**Problem details:**
Could you transcribe each record below exactly as written, setting the pictures aside?

**Data for processing:**
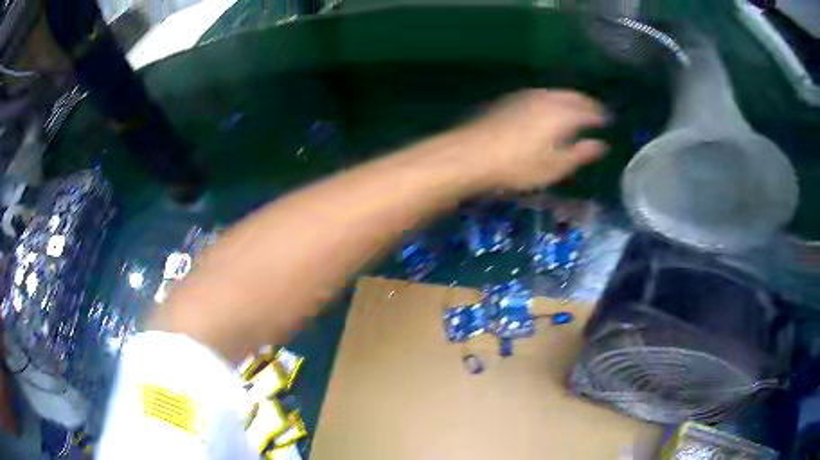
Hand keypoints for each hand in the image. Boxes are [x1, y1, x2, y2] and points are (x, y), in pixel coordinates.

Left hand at [458, 89, 607, 190]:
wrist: (473, 153)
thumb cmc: (519, 166)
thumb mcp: (555, 166)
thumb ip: (580, 153)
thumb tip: (601, 145)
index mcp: (563, 114)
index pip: (589, 112)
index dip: (601, 116)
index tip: (609, 121)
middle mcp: (548, 98)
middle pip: (574, 97)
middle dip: (588, 103)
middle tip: (597, 111)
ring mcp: (528, 95)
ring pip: (557, 92)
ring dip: (571, 98)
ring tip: (577, 107)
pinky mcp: (512, 98)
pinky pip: (541, 94)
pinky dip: (553, 98)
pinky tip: (550, 106)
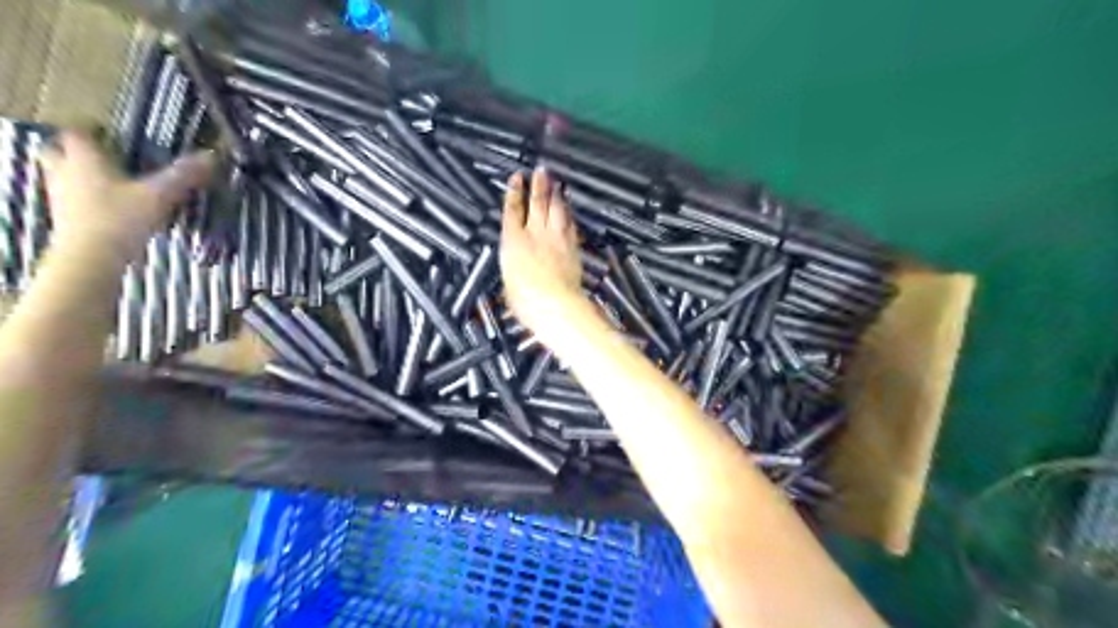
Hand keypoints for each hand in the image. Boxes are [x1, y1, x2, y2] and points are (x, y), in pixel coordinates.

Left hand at [38, 131, 213, 259]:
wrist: (90, 257)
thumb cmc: (121, 218)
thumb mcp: (159, 195)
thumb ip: (183, 176)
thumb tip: (211, 157)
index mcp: (84, 159)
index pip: (78, 132)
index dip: (92, 128)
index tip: (108, 131)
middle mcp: (66, 172)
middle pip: (60, 152)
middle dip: (78, 151)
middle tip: (104, 155)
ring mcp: (62, 196)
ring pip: (64, 176)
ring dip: (81, 175)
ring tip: (110, 182)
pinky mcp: (66, 218)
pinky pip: (73, 200)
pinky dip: (88, 199)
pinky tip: (110, 208)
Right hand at [500, 168, 585, 338]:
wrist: (554, 305)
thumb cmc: (525, 299)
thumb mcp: (508, 282)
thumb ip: (513, 266)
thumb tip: (516, 265)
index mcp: (513, 241)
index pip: (512, 210)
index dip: (514, 192)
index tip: (517, 178)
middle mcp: (535, 234)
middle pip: (537, 203)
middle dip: (538, 185)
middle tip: (541, 170)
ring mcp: (556, 238)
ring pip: (556, 209)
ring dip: (555, 195)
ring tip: (555, 183)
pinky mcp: (571, 246)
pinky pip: (570, 224)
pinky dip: (568, 213)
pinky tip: (568, 208)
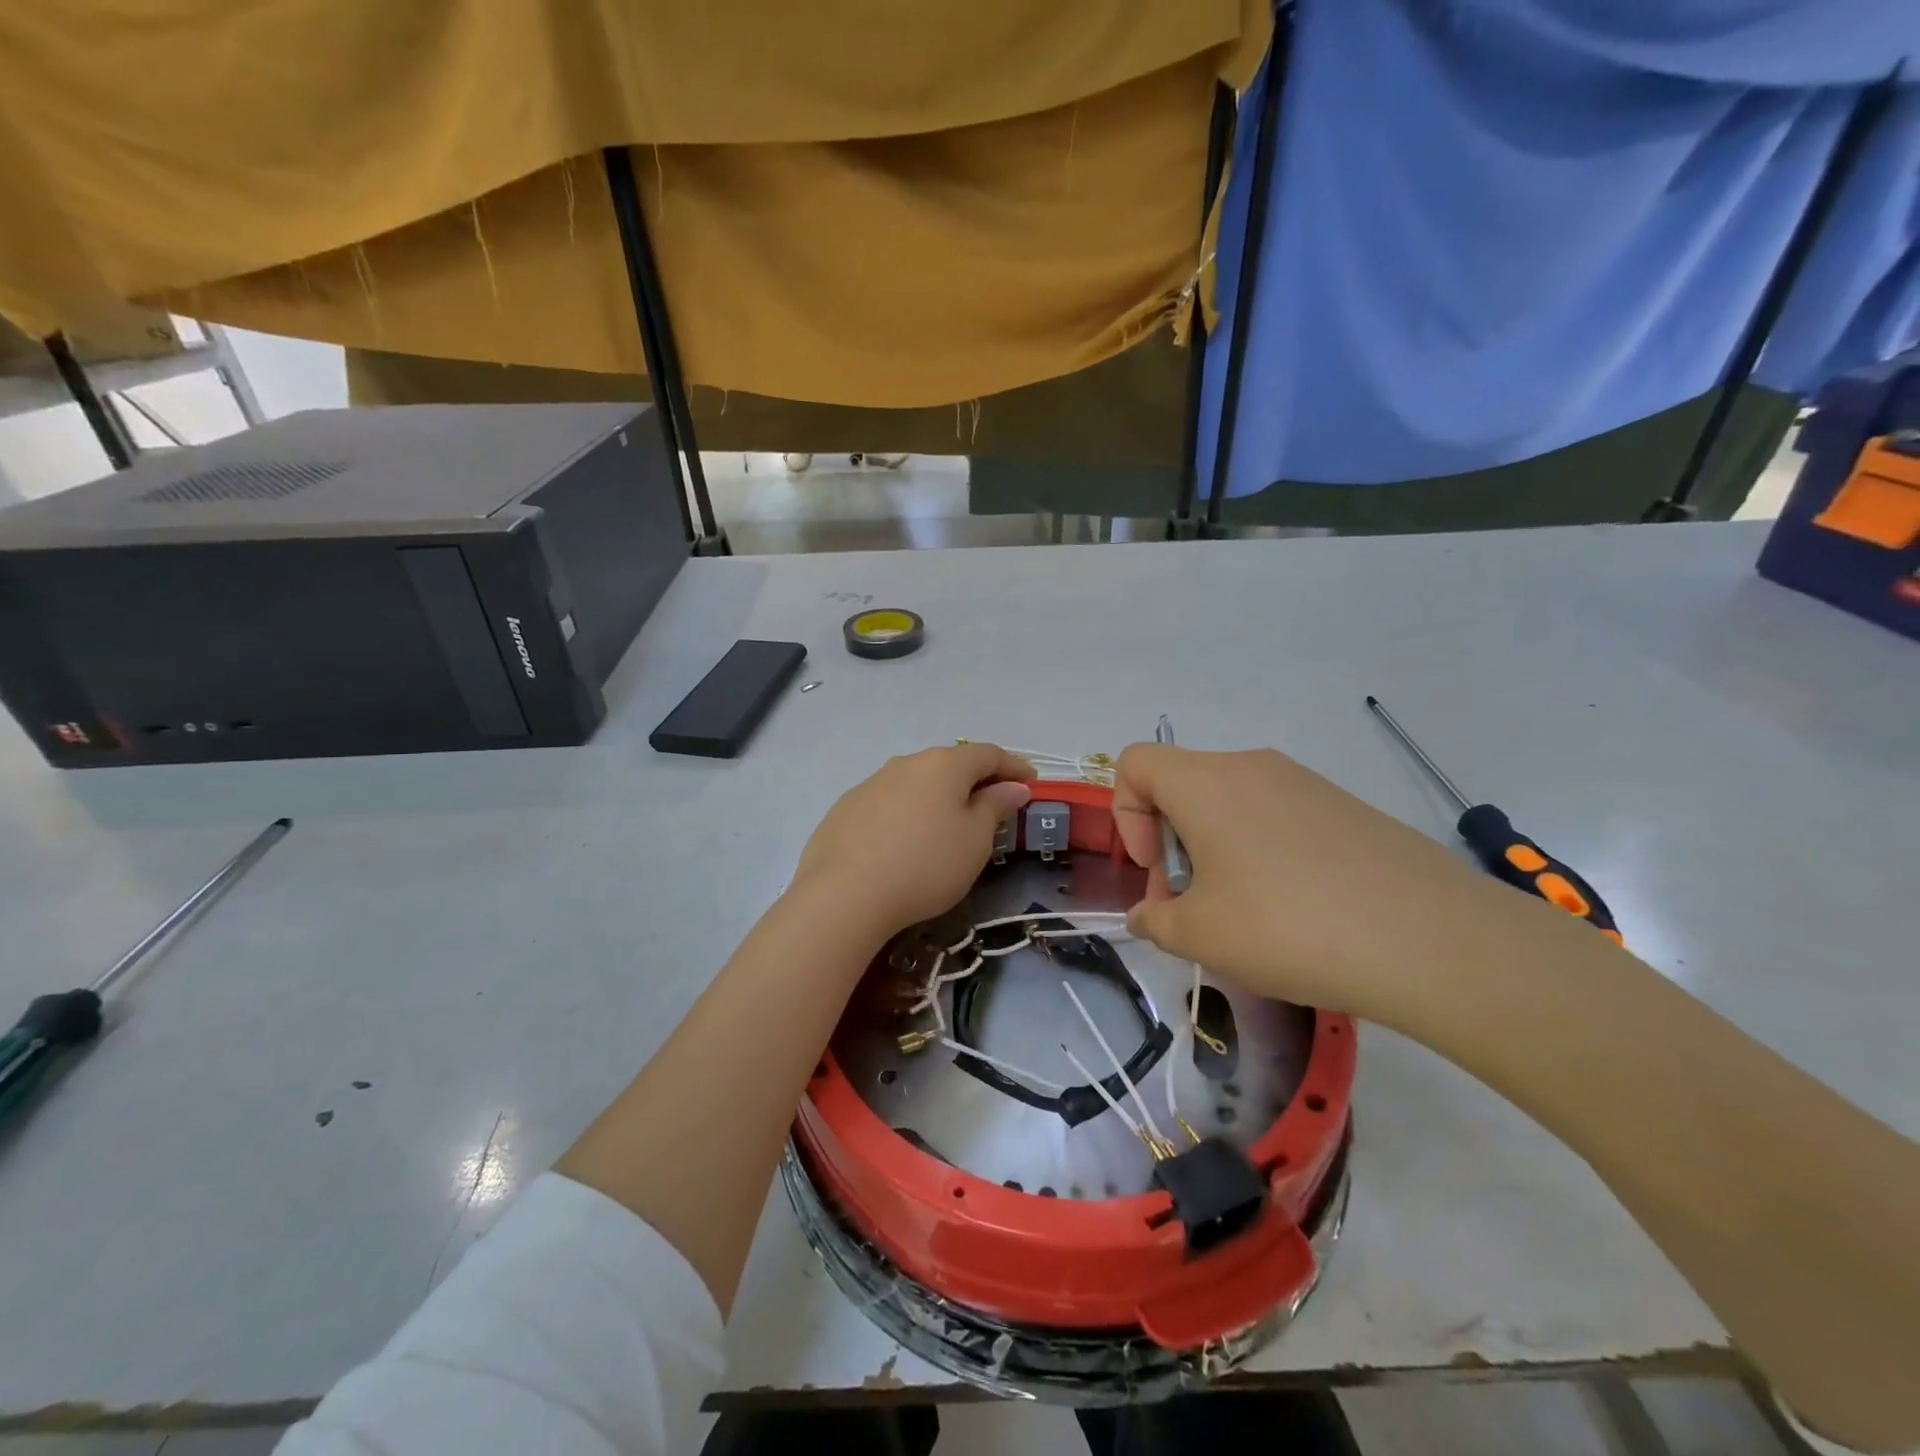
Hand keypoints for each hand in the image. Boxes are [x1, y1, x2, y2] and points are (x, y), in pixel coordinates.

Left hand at [792, 743, 1034, 941]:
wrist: (844, 895)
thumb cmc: (926, 864)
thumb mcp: (974, 840)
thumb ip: (995, 807)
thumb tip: (1013, 786)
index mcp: (943, 764)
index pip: (988, 754)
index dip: (1014, 767)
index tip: (1031, 784)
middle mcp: (906, 763)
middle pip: (950, 764)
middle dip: (975, 781)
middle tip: (993, 806)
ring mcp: (871, 784)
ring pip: (916, 783)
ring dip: (938, 797)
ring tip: (949, 826)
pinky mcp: (845, 809)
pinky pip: (889, 804)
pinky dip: (908, 814)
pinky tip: (906, 842)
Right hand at [1111, 743, 1516, 1029]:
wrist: (1433, 940)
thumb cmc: (1289, 926)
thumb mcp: (1201, 935)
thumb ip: (1155, 920)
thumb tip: (1148, 914)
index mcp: (1206, 783)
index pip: (1135, 763)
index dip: (1127, 816)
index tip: (1158, 871)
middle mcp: (1252, 767)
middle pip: (1183, 786)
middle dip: (1172, 843)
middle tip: (1194, 907)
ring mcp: (1305, 783)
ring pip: (1231, 803)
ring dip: (1216, 851)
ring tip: (1246, 915)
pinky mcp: (1344, 807)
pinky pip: (1278, 816)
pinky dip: (1262, 852)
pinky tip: (1297, 910)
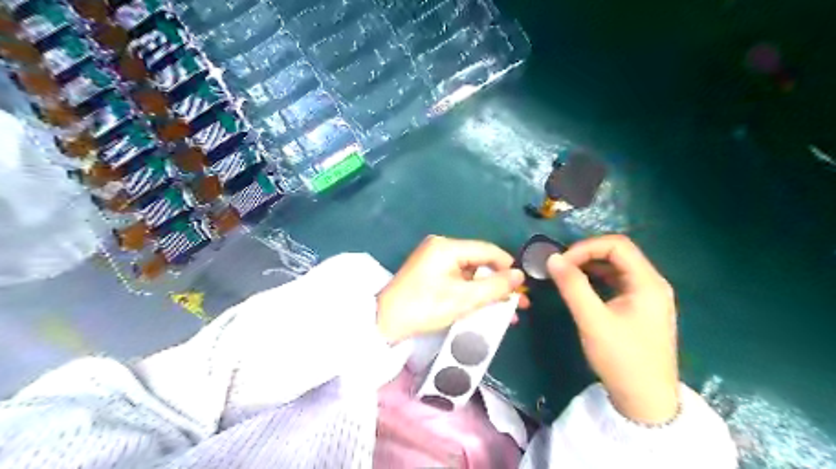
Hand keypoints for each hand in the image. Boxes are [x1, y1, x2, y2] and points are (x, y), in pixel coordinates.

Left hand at [377, 236, 523, 342]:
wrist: (384, 321)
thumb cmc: (424, 308)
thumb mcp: (463, 299)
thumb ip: (494, 286)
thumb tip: (519, 276)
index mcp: (447, 247)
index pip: (487, 250)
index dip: (508, 267)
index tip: (523, 287)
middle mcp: (441, 247)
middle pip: (479, 262)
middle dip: (499, 283)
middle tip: (518, 303)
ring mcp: (434, 259)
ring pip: (470, 272)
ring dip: (487, 291)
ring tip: (506, 310)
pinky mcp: (430, 272)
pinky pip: (458, 278)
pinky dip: (472, 291)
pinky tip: (485, 306)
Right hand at [549, 236, 678, 422]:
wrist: (646, 402)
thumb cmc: (622, 359)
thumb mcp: (592, 321)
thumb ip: (572, 286)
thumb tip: (552, 258)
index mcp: (648, 283)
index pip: (617, 245)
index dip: (586, 247)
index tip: (561, 262)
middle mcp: (652, 284)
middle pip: (618, 254)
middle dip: (587, 255)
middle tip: (560, 267)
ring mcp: (648, 297)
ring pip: (617, 268)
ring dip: (590, 266)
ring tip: (566, 275)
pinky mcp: (641, 309)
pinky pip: (617, 283)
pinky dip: (597, 280)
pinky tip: (581, 288)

**Finished exercise:**
Hand keypoints for each hand in the image. Boxes are [x1, y1, x2, y2] and points are (x, y), in pixel coordinates.

Left hand at [458, 89, 607, 190]:
wrist: (473, 153)
thumb cmc: (519, 166)
thumb mcp: (555, 166)
thumb ip: (580, 153)
thumb tip: (601, 145)
index mcp: (563, 114)
index pip: (589, 112)
index dip: (601, 116)
index tip: (609, 121)
middle mcp: (548, 98)
middle pip: (574, 97)
middle dip: (588, 103)
middle tip: (597, 111)
ring mcp: (528, 95)
ring pip: (557, 92)
ring dip: (571, 98)
ring tip: (577, 107)
pinky mcp: (512, 98)
pinky pip: (541, 94)
pinky dip: (553, 98)
pinky tip: (550, 106)
Hand keypoints for each hand in the image. Boxes are [x1, y1, x2, y2] and points are (x, y), in pixel coordinates.

Left hand at [38, 131, 213, 259]:
wrist: (90, 257)
thumb cmc: (121, 218)
thumb mcp: (159, 195)
thumb ip: (183, 176)
thumb tip: (211, 157)
index mcp: (84, 159)
index pip: (78, 132)
index dip: (92, 128)
index tip: (108, 131)
middle mcp: (66, 172)
middle pip: (60, 152)
middle dip: (78, 151)
middle tip: (104, 155)
ring mcp: (62, 196)
ring pip: (64, 176)
ring dip: (81, 175)
ring tip: (110, 182)
pinky mcp: (66, 218)
pinky pip: (73, 200)
pinky dip: (88, 199)
pinky tip: (110, 208)
Right hand at [500, 168, 585, 338]:
wrist: (554, 305)
thumb cmc: (525, 299)
thumb mcp: (508, 282)
thumb ip: (513, 266)
thumb tip: (516, 265)
index mcp: (513, 241)
index pip: (512, 210)
index dip: (514, 192)
index tip: (517, 178)
middle mcp: (535, 234)
middle pip: (537, 203)
middle dip: (538, 185)
middle tip: (541, 170)
ring mcp: (556, 238)
ring pip: (556, 209)
ring dip: (555, 195)
ring tip: (555, 183)
pinky mcp: (571, 246)
pinky pip: (570, 224)
pinky dip: (568, 213)
pinky tip: (568, 208)
Hand keypoints for each hand in the image. Boxes are [x1, y1, x2, y2] and points are (x, y), in pixel coordinates.

Left hand at [792, 743, 1034, 941]:
wrist: (844, 895)
thumb cmc: (926, 864)
thumb mcp: (974, 840)
thumb ip: (995, 807)
thumb tip: (1013, 786)
index mcp: (943, 764)
index pip: (988, 754)
index dip: (1014, 767)
index tip: (1031, 784)
middle mcp: (906, 763)
middle pip: (950, 764)
middle dip: (975, 781)
middle tip: (993, 806)
ring mcp: (871, 784)
ring pip: (916, 783)
ring dip: (938, 797)
ring tip: (949, 826)
pinky mcp: (845, 809)
pinky pip: (889, 804)
pinky dip: (908, 814)
pinky tip: (906, 842)
Right hand at [1111, 743, 1516, 1029]:
wrist: (1433, 940)
thumb cmc: (1289, 926)
thumb mcp: (1201, 935)
thumb ip: (1155, 920)
thumb tip: (1148, 914)
index mcp: (1206, 783)
index pip: (1135, 763)
index dip: (1127, 816)
index tip: (1158, 871)
middle mcp: (1252, 767)
middle pip: (1183, 786)
middle dip: (1172, 843)
middle tip: (1194, 907)
ring mcp: (1305, 783)
ring pip: (1231, 803)
ring dip: (1216, 851)
ring tip: (1246, 915)
pinky mcp: (1344, 807)
pinky pip: (1278, 816)
pinky dip: (1262, 852)
pinky tip: (1297, 910)
Hand keypoints for each hand in the image. Boxes are [x1, y1, x2, y2] and points are (x, y), in pixel coordinates.

Left hand at [377, 236, 523, 342]:
wrist: (384, 321)
thumb cmc: (424, 308)
thumb mcp: (463, 299)
thumb ip: (494, 286)
thumb tip: (519, 276)
index mcp: (447, 247)
index pip: (487, 250)
index dip: (508, 267)
index tip: (523, 287)
middle mcp: (441, 247)
middle pip: (479, 262)
middle dip: (499, 283)
middle tip: (518, 303)
ring mcp: (434, 259)
ring pip: (470, 272)
ring dip: (487, 291)
ring tip: (506, 310)
pinky mcp: (430, 272)
pinky pip: (458, 278)
pinky dip: (472, 291)
pinky tip: (485, 306)
Right hand at [549, 236, 678, 422]:
wrist: (646, 402)
thumb cmc: (622, 359)
thumb mcp: (592, 321)
thumb ip: (572, 286)
thumb tip: (552, 258)
index mcp: (648, 283)
index pip: (617, 245)
index dip: (586, 247)
index tip: (561, 262)
middle mcp: (652, 284)
middle pip: (618, 254)
middle dip: (587, 255)
middle tip: (560, 267)
ring mcp: (648, 297)
ring pip: (617, 268)
ring dip: (590, 266)
ring tip: (566, 275)
pinky mcp: (641, 309)
pinky pip: (617, 283)
pinky dip: (597, 280)
pinky tip: (581, 288)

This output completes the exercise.